For this word, both a Copt and an Akk/Aram etymology have been suggested. See COGN and DISC below. 
▪ … 
▪ Akk (oBab) laptu A ‘turnip’, var. reading (stdBab) liptu B ‘(a vegetable)’ (CAD), postbibHbr lä̆p̄äṯ ‘turnip; vegetables eaten with bread’, Aram lip̄tā, Syr läp̄tā, lap̄tā, Ar lift ‘turnip’ (Klein1987). – Accord. Klein1987, the nHbr ləpātît ‘Hirschfeldia (a genus of plants)’ is formed from lpt ‘to twist’ (cf. ↗lafata); the author does not see it together with lä̆p̄äṯ ‘turnip’. – Cf. also the cognates of ↗lafata ? – Outside Sem: Copt (Sah) latp, (Boh) lapt, lebt ‘salt turnip, pickled turnip’. 
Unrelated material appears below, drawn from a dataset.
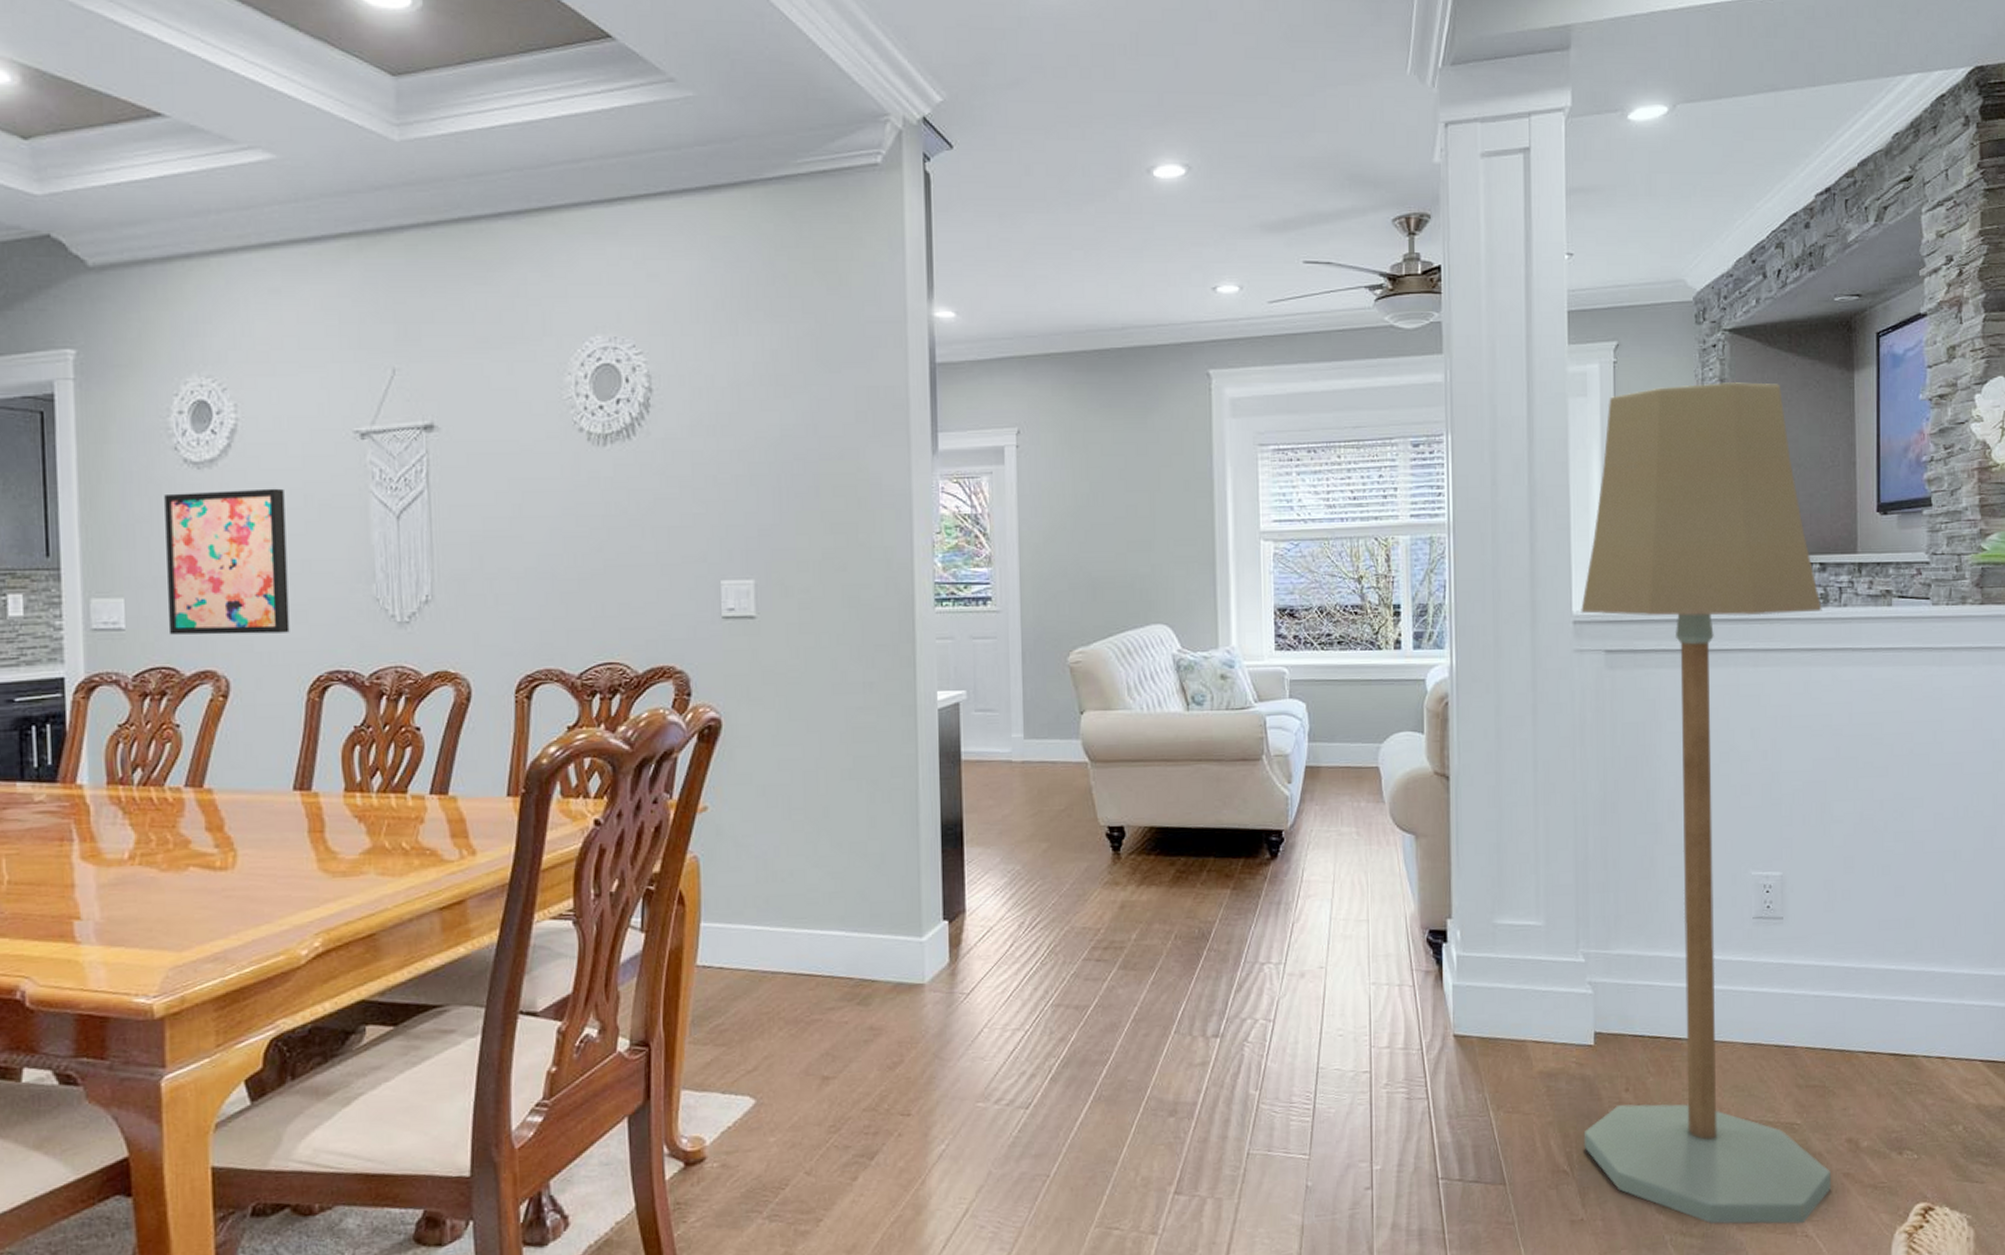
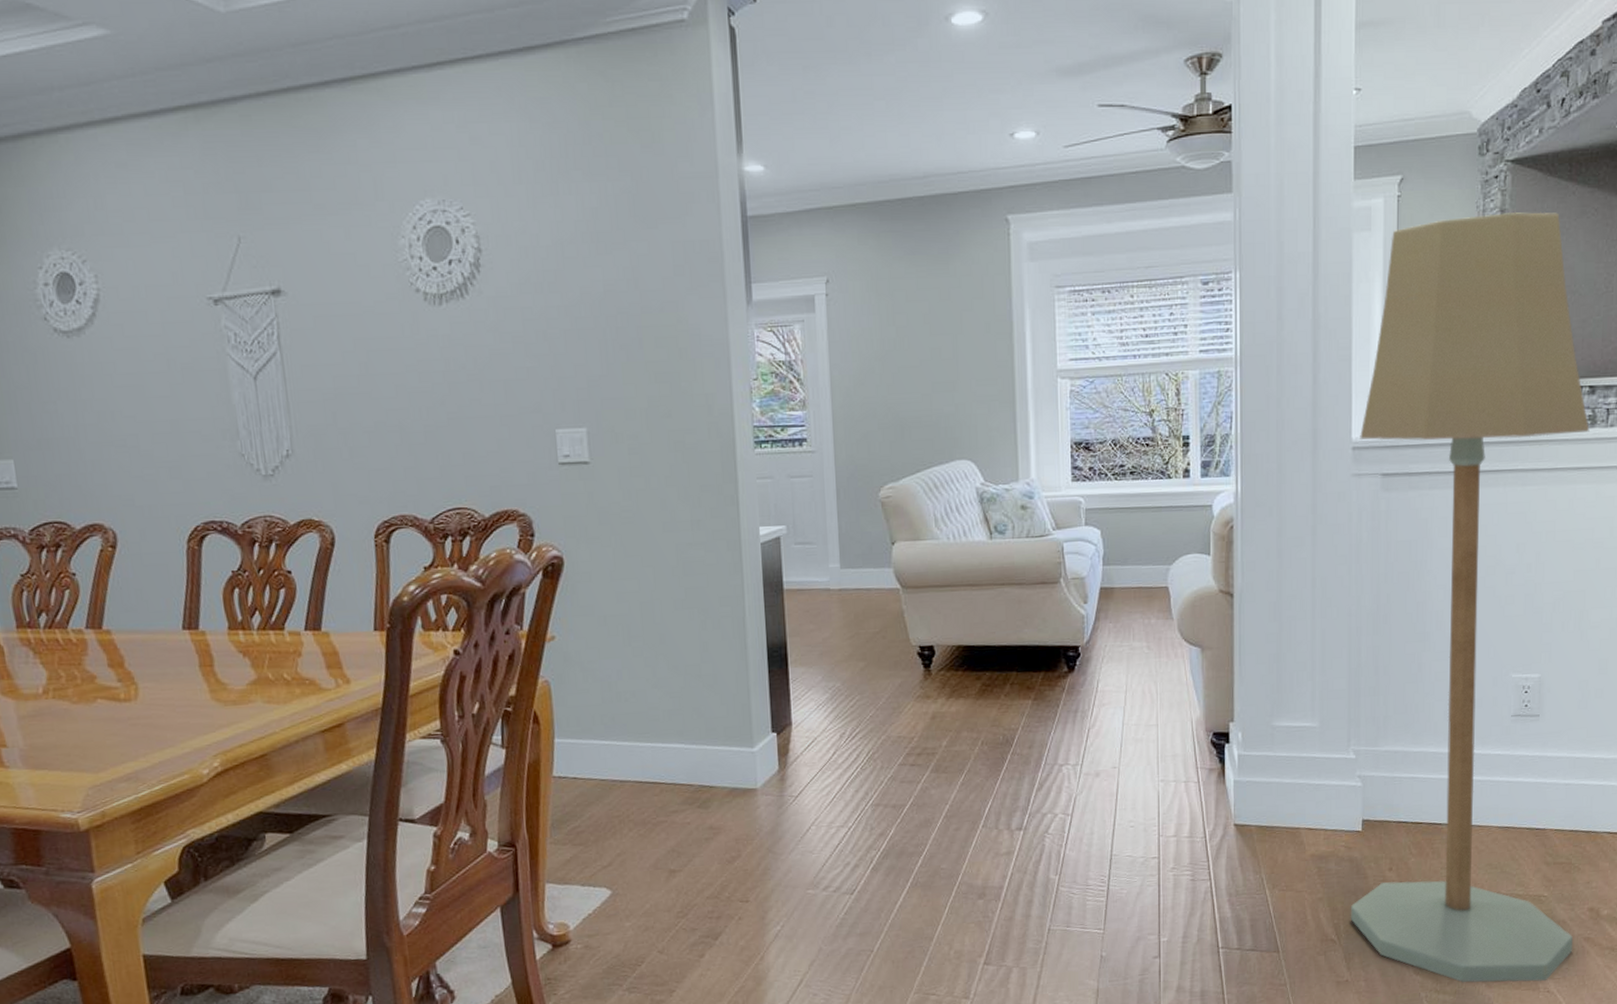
wall art: present [164,488,290,635] -> none [39,353,166,492]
▪ Youssef2003 suggested that the word is borrowed from Copt lapt, latp ‘salt turnip, pickled turnip’. However, cognates can be found already in Akk from oBab onwards. Zimmern1914: 57, and after him also Ullmann, WKAS, think that Ar lift is from Akk or Aram. nHbr has ləpātît for a similar plant, but Klein1987 does not relate this to ‘turnip’ but rather explains it as derived from lpt ‘to twist’.
▪ Could there be a relation between ‘turnip’ and ‘to twist, turn’ (↗lafata)? This would be an interesting parallel to Engl turnip that is thought by some to be composed of turn (»from its shape, as though turned on a lathe«, etymonline.com) and mEngl nepe ‘turnip’.
▪ The evidence of ClassAr dictionaries does not make things clearer. Some lexicographers seem to associate the word with Egypt (a fact that would support Youssef’s suggestion of a Copt provenience), for others it is simply sounds foreign, or “Nabataen”.1
▪ Other meanings that the word could take in ClassAr are now obsolete and, with all likelihood, do not belong to ‘turnip’ but rather to ‘to turn aside’ (↗lafata). The value ‘half (of a thing, syn. šaqq), side (ṣiġw, ǧānib)’ seems to be derived from this notion, and the ‘cow, bull (syn. baqaraẗ)’ is probably literally the cattle *‘having crooked/twisted horn’. Still obscure remains the use of lift for ‘vulva of a lioness’ (because of its form?).